The first spur gear 25L is meshed with a third spur gear 29L which is mounted on a drive shaft, which, by means of a gear box 30L couples the horizontal rolls 16H to the drive motor.

It will be noted that the right and left finishing lines, comprising the two roll stands and the transmission from the shaft 18 are similar but rotated one hundred and eighty degrees around the horizontal axis. Thus there is no distinction between the right and left hand finishing lines except their position.

By inclining the left and right drive shafts of the transmission in the way described space, is provided above the axis of the twin strand finishing block along the pass line "P" to allow a parent bar to pass directly through the twin strand finishing block avoiding the rolls 15 and 16.

The basic concept of the present invention allows the twin-strand finishing block structure to be readily extended to three, four or even more parallel strand finishing block structure each finishing line being coupled to the drive motor 19 by way of its input bevel gear 21 mounted on the input drive shaft 18 and a transmission bevel gear 22.

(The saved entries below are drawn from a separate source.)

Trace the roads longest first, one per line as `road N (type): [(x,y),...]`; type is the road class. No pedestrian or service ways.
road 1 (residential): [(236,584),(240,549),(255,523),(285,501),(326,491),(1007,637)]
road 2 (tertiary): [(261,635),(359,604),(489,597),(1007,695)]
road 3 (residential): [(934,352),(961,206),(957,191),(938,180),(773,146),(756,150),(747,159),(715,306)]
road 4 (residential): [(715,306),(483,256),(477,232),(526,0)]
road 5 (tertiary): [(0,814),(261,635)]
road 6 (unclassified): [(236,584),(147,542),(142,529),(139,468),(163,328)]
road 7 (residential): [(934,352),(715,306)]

The second embodiment illustrates a four strand finishing block having four finishing lines disposed radially around a horizontal path provided by the input drive shaft 18. Two opposing input bevel gears 21 are mounted on the input drive shaft 18 in the same way as the first embodiment. In Figure 6 only the downstream input bevel gear 21 is shown because of the section. The transmission bevel gears 22 of two radially opposite finishing lines are meshed with the downstream input bevel gear 21 to couple the upper right and the lower left finishing lines to the drive shaft 18. The upper left and lower right twin roll finishing lines are similarly coupled to the downstream input bevel gear. Each finishing line is similar to the finishing line described in respect of the first embodiment.

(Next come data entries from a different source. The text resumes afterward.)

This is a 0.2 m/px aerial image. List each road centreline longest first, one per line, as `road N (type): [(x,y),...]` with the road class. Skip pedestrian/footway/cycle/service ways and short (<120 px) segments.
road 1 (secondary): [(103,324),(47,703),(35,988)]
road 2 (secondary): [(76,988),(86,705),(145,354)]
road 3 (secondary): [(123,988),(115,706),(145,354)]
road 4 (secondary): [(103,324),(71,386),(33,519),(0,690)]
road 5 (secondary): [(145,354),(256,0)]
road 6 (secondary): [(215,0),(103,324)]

A similar drive, driven from a common drive source, can be provided for a three strand finishing block.

Claims

Claims :

1. A finishing block for rolling at least two strands of bar simultaneously with each strand being rolled by two pairs of rolls arranged in tandem, with the rolls of each pair being at right angles to the rolls of the other pair and a common drive shaft being in driving relation with all the pairs of rolls.

2. A finishing block as claimed in claim 1 in which each strand of bar is rolled by a series of pairs of rolls arranged in tandem with the rolls of successive pairs of rolls being mutually at right angles.

3. A finishing block as claimed in claim 1 or 2 in which two strands of bar extend along two parallel paths spaced from a further path and the axis of the common drive shaft is located on said further path.

4. A finishing block as claimed in claim 1 or 2 in which the strands of bar extend along three or four parallel paths spaced from^"a further path, and the axis of the common drive shaft is located on the further path.

5. A finishing block as claimed in claim 4 in which there are four parallel paths and two of said parallel paths are at a higher level than said further path and two of said parallel paths are at a lower level than said further path.

6. A finishing block as claimed in any preceding claim in which the common drive shaft is in driving relation with an electric motor.